-------- Raw data
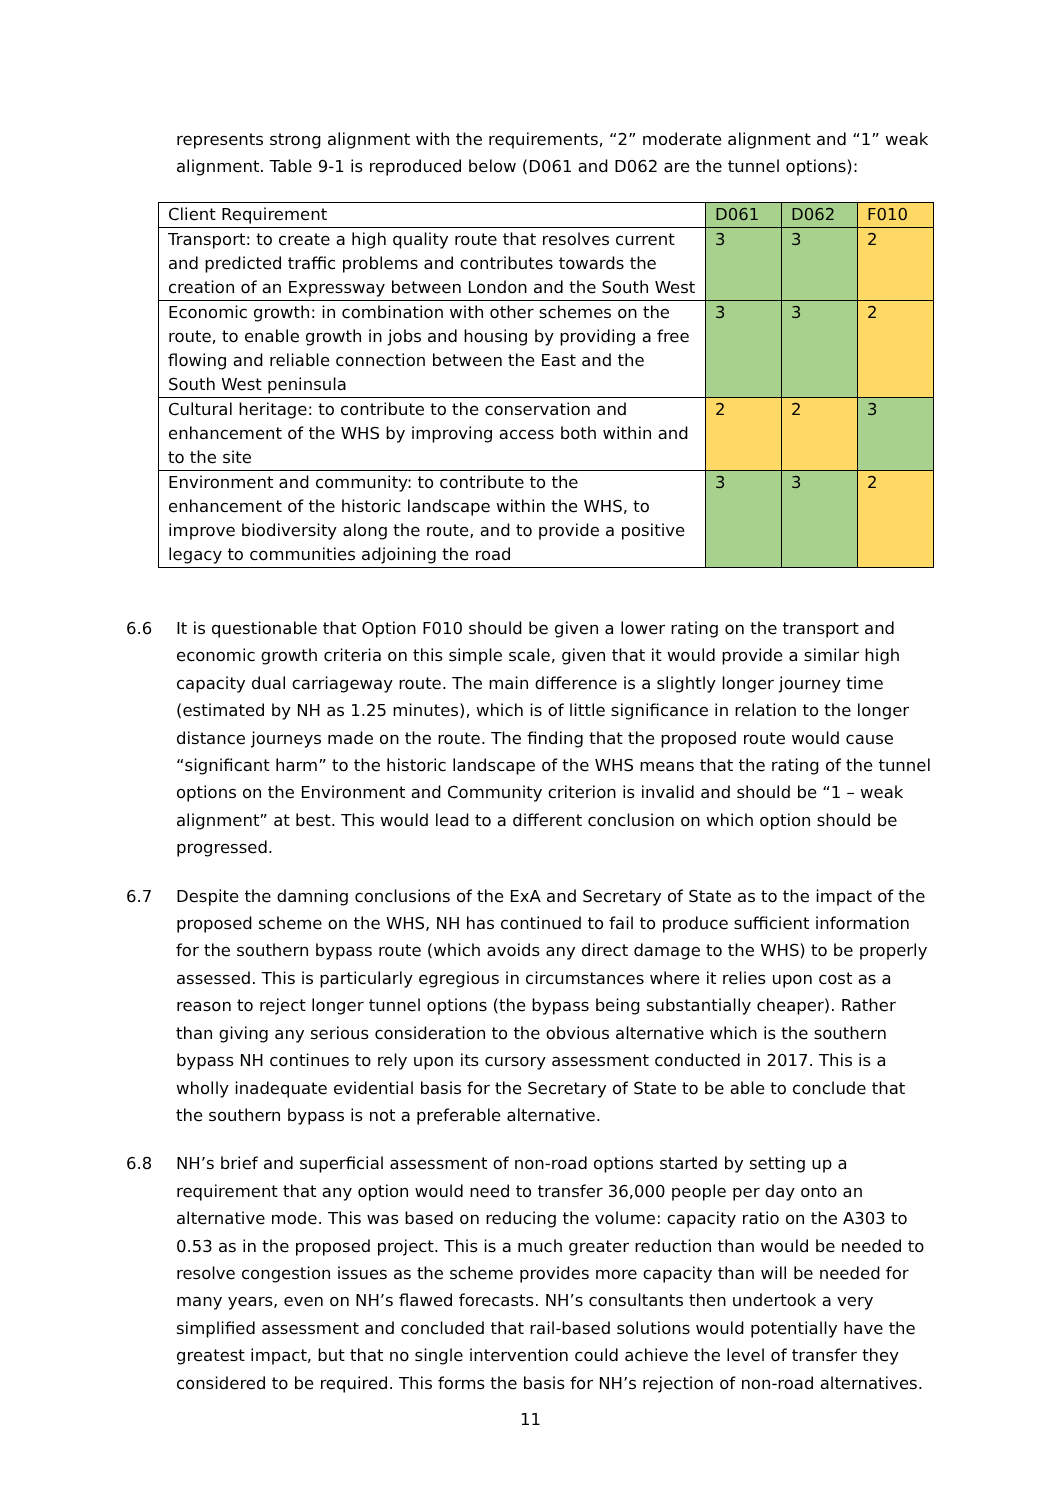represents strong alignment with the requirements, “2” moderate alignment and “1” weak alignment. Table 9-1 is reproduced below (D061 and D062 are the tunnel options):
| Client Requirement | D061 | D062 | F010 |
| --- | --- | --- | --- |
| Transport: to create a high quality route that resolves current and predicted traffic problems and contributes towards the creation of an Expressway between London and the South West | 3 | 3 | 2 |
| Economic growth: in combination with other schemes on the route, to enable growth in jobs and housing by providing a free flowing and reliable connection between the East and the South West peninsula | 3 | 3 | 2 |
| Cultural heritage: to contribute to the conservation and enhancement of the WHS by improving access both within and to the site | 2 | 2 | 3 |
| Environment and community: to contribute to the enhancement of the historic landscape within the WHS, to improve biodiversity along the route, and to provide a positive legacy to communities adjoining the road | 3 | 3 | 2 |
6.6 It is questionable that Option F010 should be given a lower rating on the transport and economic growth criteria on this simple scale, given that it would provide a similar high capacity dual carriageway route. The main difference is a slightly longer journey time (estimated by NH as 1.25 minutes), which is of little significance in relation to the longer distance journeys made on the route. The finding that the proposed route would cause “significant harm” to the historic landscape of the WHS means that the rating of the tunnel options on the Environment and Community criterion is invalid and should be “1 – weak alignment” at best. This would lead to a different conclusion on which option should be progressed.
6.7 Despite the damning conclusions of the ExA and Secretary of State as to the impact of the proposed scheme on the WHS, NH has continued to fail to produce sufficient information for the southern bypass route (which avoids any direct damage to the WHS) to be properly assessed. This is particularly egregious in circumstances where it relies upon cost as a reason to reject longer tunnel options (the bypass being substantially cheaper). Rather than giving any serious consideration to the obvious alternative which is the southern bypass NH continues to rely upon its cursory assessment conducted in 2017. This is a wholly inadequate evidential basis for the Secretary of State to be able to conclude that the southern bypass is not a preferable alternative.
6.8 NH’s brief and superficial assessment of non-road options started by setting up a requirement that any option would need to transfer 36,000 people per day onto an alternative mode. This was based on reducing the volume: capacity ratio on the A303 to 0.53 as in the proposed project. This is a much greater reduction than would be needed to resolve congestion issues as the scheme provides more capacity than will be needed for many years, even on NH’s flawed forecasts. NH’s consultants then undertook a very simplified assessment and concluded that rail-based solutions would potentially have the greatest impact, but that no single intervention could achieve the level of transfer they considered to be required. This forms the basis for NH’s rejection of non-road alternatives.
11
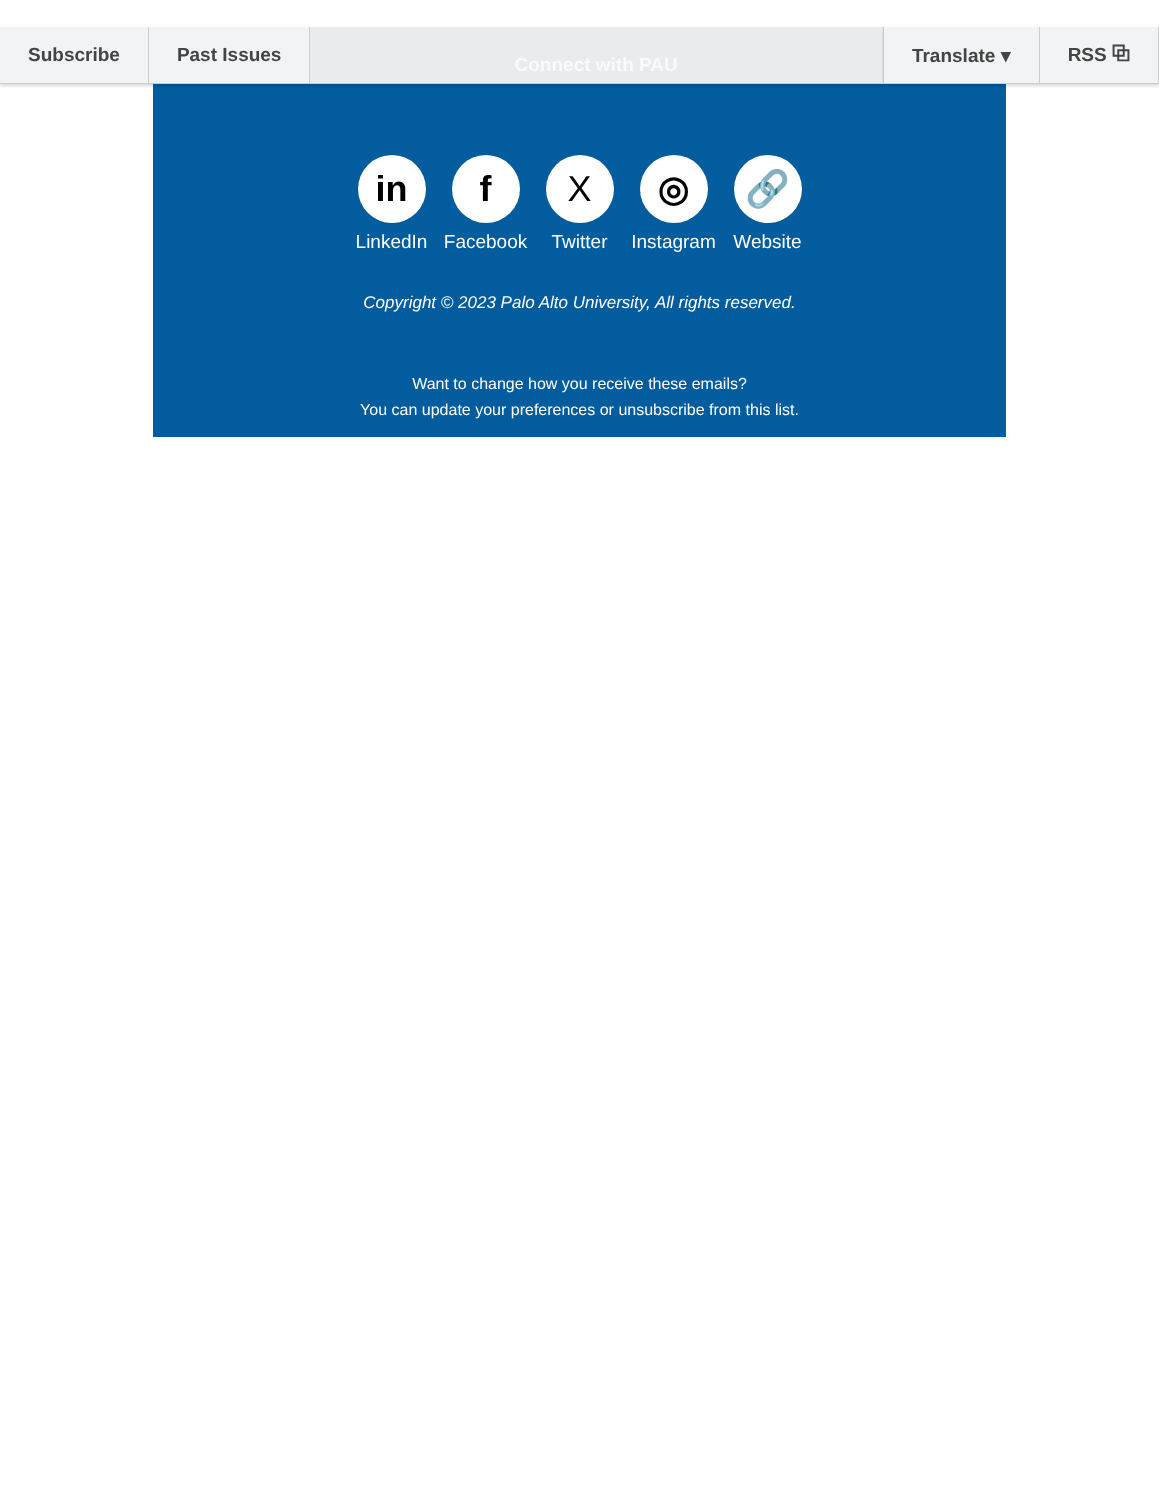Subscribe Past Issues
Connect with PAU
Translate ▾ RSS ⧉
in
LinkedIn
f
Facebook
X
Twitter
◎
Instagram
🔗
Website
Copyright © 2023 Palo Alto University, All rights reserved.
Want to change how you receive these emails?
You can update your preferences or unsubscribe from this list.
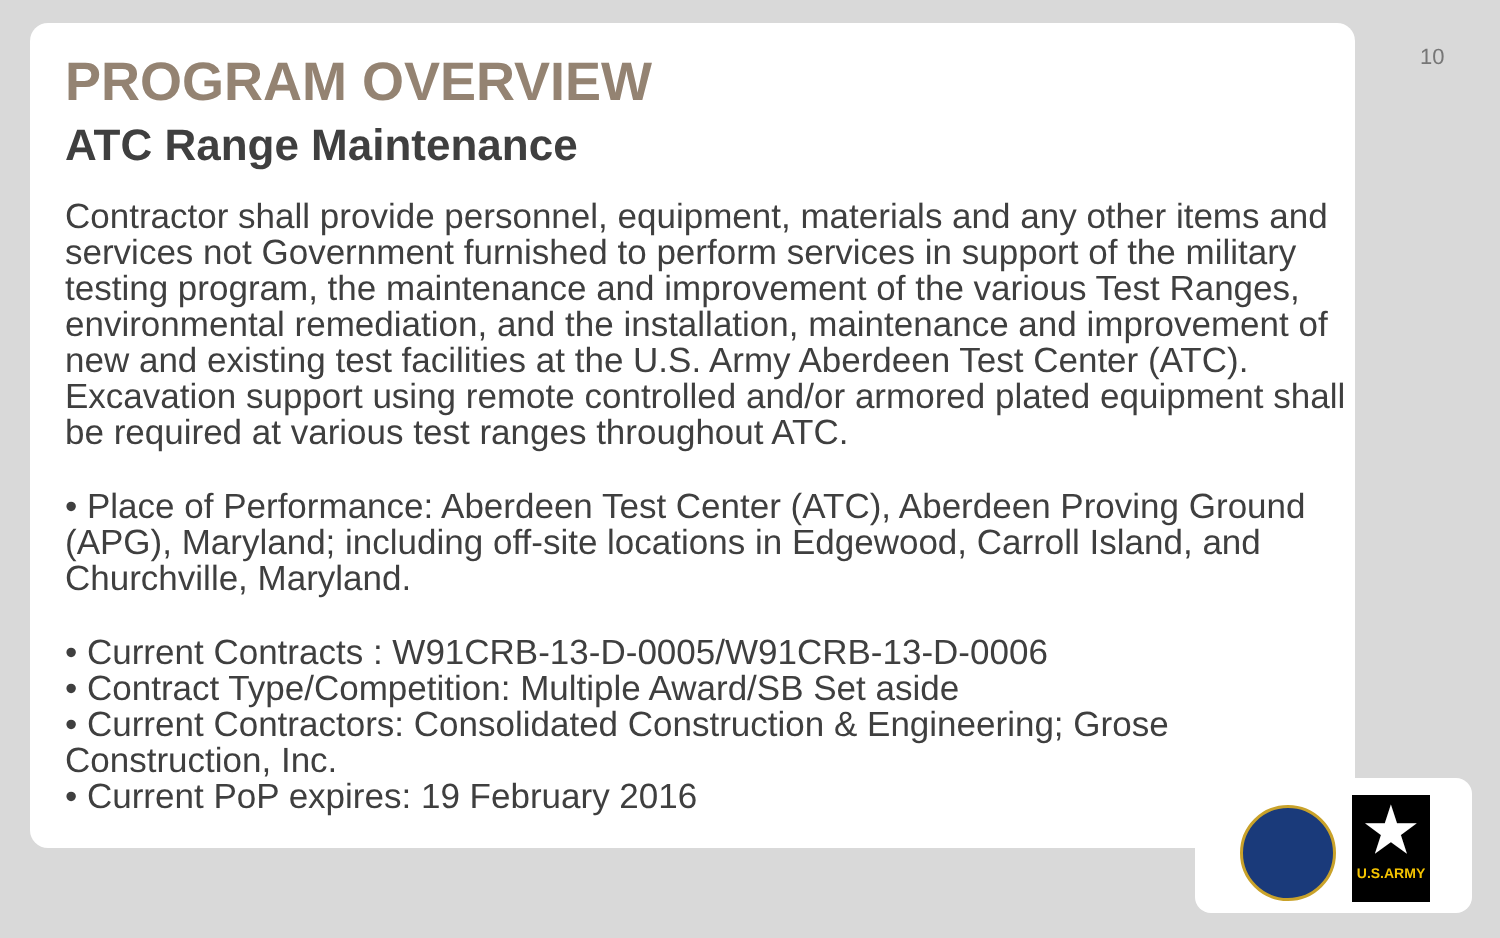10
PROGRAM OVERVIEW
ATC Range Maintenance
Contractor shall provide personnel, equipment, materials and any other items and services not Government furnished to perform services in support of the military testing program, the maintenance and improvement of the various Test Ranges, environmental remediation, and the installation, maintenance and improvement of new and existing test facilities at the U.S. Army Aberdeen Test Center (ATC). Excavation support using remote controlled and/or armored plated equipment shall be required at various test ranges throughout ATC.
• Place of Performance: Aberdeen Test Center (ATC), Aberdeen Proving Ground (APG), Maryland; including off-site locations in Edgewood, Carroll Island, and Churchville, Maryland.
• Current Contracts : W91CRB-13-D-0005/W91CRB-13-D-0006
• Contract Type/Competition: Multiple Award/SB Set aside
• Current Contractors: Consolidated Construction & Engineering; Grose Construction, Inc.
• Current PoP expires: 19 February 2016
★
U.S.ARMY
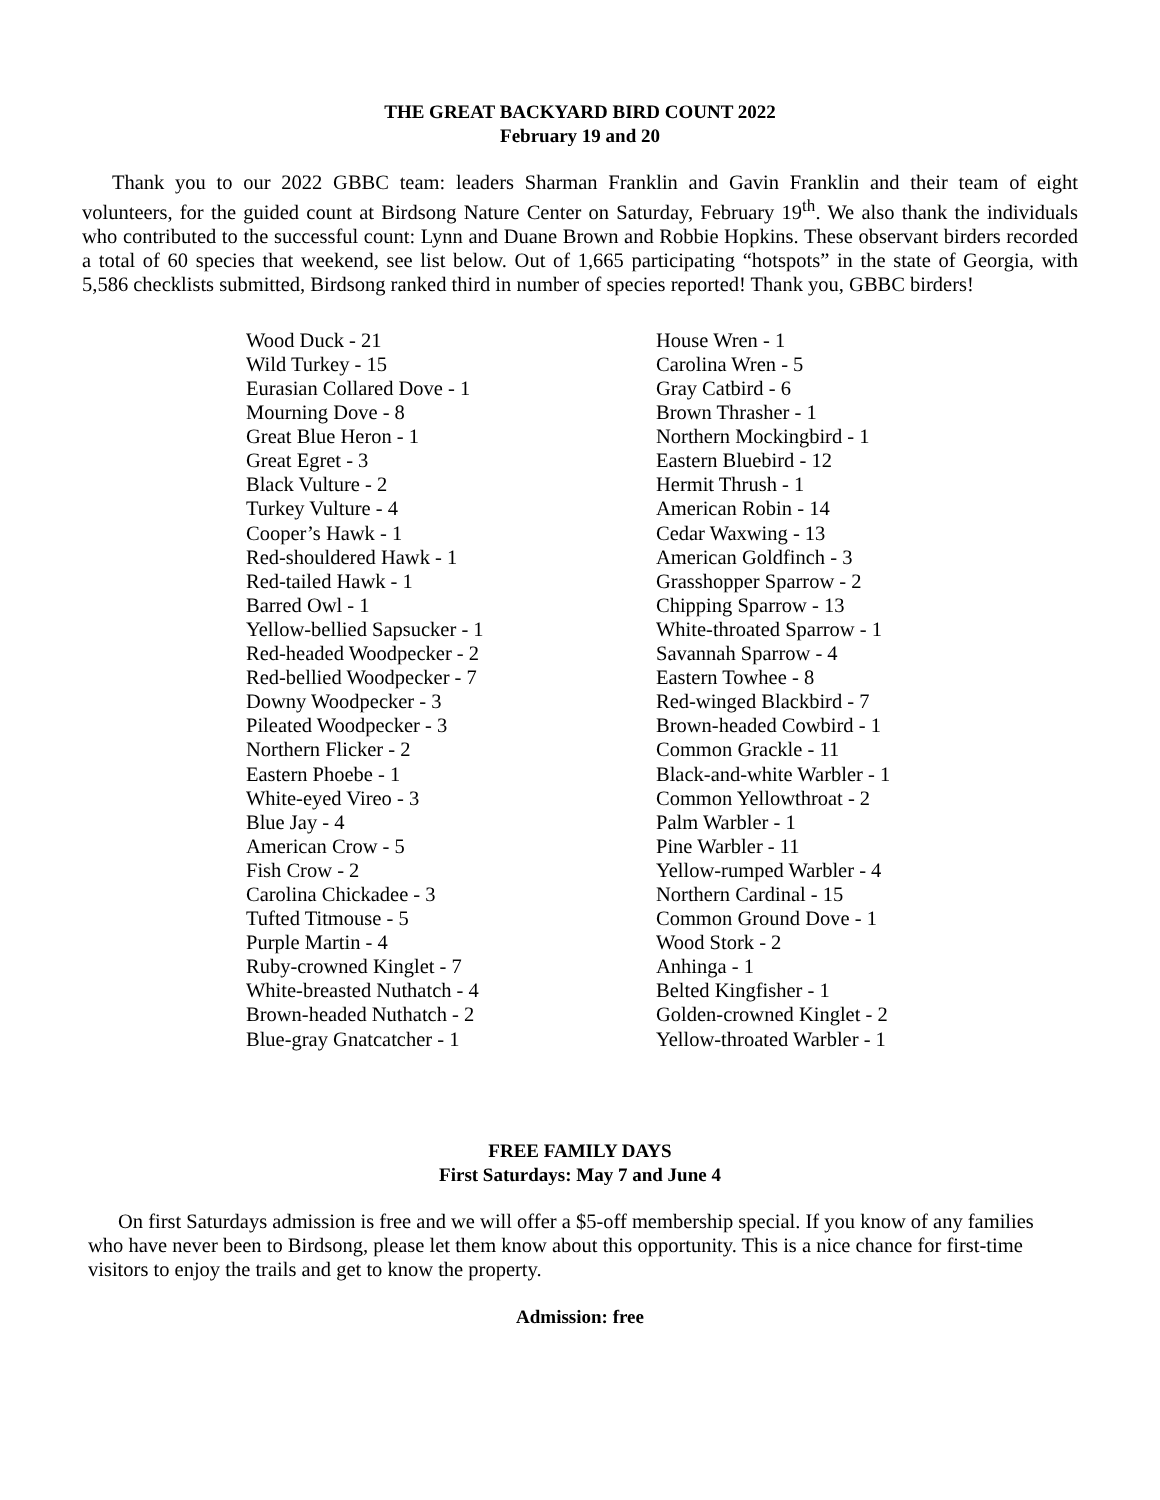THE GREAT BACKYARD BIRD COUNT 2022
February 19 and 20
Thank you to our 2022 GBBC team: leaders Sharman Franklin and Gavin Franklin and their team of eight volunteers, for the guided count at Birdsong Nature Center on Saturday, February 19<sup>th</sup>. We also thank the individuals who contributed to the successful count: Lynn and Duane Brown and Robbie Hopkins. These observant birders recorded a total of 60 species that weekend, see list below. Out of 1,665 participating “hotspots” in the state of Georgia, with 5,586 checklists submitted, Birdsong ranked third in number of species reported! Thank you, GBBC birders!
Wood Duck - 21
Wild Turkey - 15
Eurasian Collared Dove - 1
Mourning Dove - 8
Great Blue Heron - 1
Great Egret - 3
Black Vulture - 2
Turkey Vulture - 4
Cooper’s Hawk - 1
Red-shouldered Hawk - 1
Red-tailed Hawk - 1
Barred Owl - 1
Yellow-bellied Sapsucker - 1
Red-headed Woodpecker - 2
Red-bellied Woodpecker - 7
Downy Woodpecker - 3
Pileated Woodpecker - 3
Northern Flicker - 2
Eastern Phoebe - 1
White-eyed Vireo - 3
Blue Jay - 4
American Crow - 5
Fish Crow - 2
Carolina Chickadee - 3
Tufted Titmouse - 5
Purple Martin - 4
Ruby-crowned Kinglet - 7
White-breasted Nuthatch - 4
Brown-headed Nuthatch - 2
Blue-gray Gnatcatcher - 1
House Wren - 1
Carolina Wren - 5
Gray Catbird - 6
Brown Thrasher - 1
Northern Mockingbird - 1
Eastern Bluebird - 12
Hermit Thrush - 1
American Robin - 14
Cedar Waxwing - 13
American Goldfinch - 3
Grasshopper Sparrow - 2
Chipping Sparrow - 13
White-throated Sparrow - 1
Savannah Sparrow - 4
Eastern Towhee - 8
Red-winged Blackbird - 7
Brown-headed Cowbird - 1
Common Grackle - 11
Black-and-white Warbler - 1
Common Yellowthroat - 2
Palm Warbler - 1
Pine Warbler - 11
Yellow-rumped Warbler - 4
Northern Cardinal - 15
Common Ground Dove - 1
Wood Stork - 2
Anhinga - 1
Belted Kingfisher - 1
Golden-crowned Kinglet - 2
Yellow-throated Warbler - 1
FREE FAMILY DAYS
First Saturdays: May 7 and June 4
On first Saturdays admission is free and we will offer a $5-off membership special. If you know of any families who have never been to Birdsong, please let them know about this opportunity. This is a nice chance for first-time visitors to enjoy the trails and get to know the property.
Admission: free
----------------
- **Work required**: Whenever a line of the entries contains "West", it counts toward the total; state that total alone.

- **Solved exercise**: 2